Les textes qui suivent : Tout compte faitLa fin s’allège, ne font que confirmer l’impression initiale. Et tout y passe. L’auteur, ou tout au moins la voix narrative, s’en prend allègrement aux contraintes pesant sur l’être venu au monde sans savoir pourquoi, comme c’est l’usage : « Peut-être ça / comme pied    de nez aux grandes / entreprises   qu’il nous faut / conduire à moins d’être   conduits ou bien / traînés entraînés   malgré soi pour / bouffer simplement […] avait dû sortir par forceps   jeté / au sacrifice   universel école boulot   conjugo [] » (p. 13-14). Cela pourrait s’intituler : De la naissance comme prélude à tous les enquiquinements inévitables… Le nouveau-né-par-force est embarqué malgré lui dans une aventure dont il n’avait bien évidemment aucune idée, et dont la reproduction (de l’espèce) assure l’éternel recommencement, jusqu’à l’absurdité.

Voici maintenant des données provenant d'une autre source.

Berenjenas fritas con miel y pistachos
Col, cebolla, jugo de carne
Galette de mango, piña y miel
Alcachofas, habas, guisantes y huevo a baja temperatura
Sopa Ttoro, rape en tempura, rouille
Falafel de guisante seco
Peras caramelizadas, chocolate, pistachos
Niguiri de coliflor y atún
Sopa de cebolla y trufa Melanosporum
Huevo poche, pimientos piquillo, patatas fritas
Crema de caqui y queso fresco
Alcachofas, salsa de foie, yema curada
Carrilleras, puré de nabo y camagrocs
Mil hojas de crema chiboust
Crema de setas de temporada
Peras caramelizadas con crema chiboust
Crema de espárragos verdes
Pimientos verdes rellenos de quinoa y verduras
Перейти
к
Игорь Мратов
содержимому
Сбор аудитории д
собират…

À l’évidence la voix poétique ne se satisfait pas d’un tel état de choses et entreprend de réparer, corriger, gauchir ce donné initial. Peut-être ici s’agit-il d’écriture : « Voulu   j’avais / nettoyer nettoyer / chercher   le nujeter   les falbalas / histoire familles   amours / idées et combats   je moi / et les autres […] alors   nettoyer décaper / à l’os   plus de / chair vibrionnante / mais un pur   et serein / réceptacle   ou n’être / qu’une pure   odeur / de rose / s’évider » (p. 22). Ainsi s’impose un phrasé particulier, qui n’est pas sans évoquer une autre publication de Mathias Lair (Écrire avec Thelonious publié au Grand Tétras) fondé sur une utilisation expressive de la typographie : gras, romain, italique. On parvient ainsi à une scansion quelque peu chaloupée, décalée où apparaissent les mots importants, les oppositions signifiantes (chercher, jeter). Comme dans Écrire avec Thelonious l’auteur, qui a aussi publié Il y a poésie (éditions Isabelle Sauvage), se laisse aller à proposer au lecteur des fragments d’art poétique. Car, que l’on ne s’y trompe pas, l’écriture occupe une place centrale dans une publication que l’on devine marquée du sceau de l’intime : « Rester ainsi / à l’infra surtout / pas de chant / pour me   recoller / à la peau   plutôt / cette nudité   vide » (p. 51).

 

Ainsi de ce p(r)oème-accumulation : « Colère ire irritation   courroux exaspération / inimitié antipathie   animosité / emportement haine   aversion répulsion répugnance   et abomination […] // comme tu me fais   du bien » (p. 28). On imagine volontiers, dans ce texte qu’il n’était pas possible ici de citer en entier, que l’auteur brûle de dire son fait au monde et que cette parole vaut libération.

 

Pour finir : un charme particulier émane de cet ouvrage, sensible et élégant, qui laisse beaucoup à déduire et à deviner. Y être réceptif, c’est le souhait que l’on forme pour le lecteur, censément bénévole, qui ne s’en repentira pas.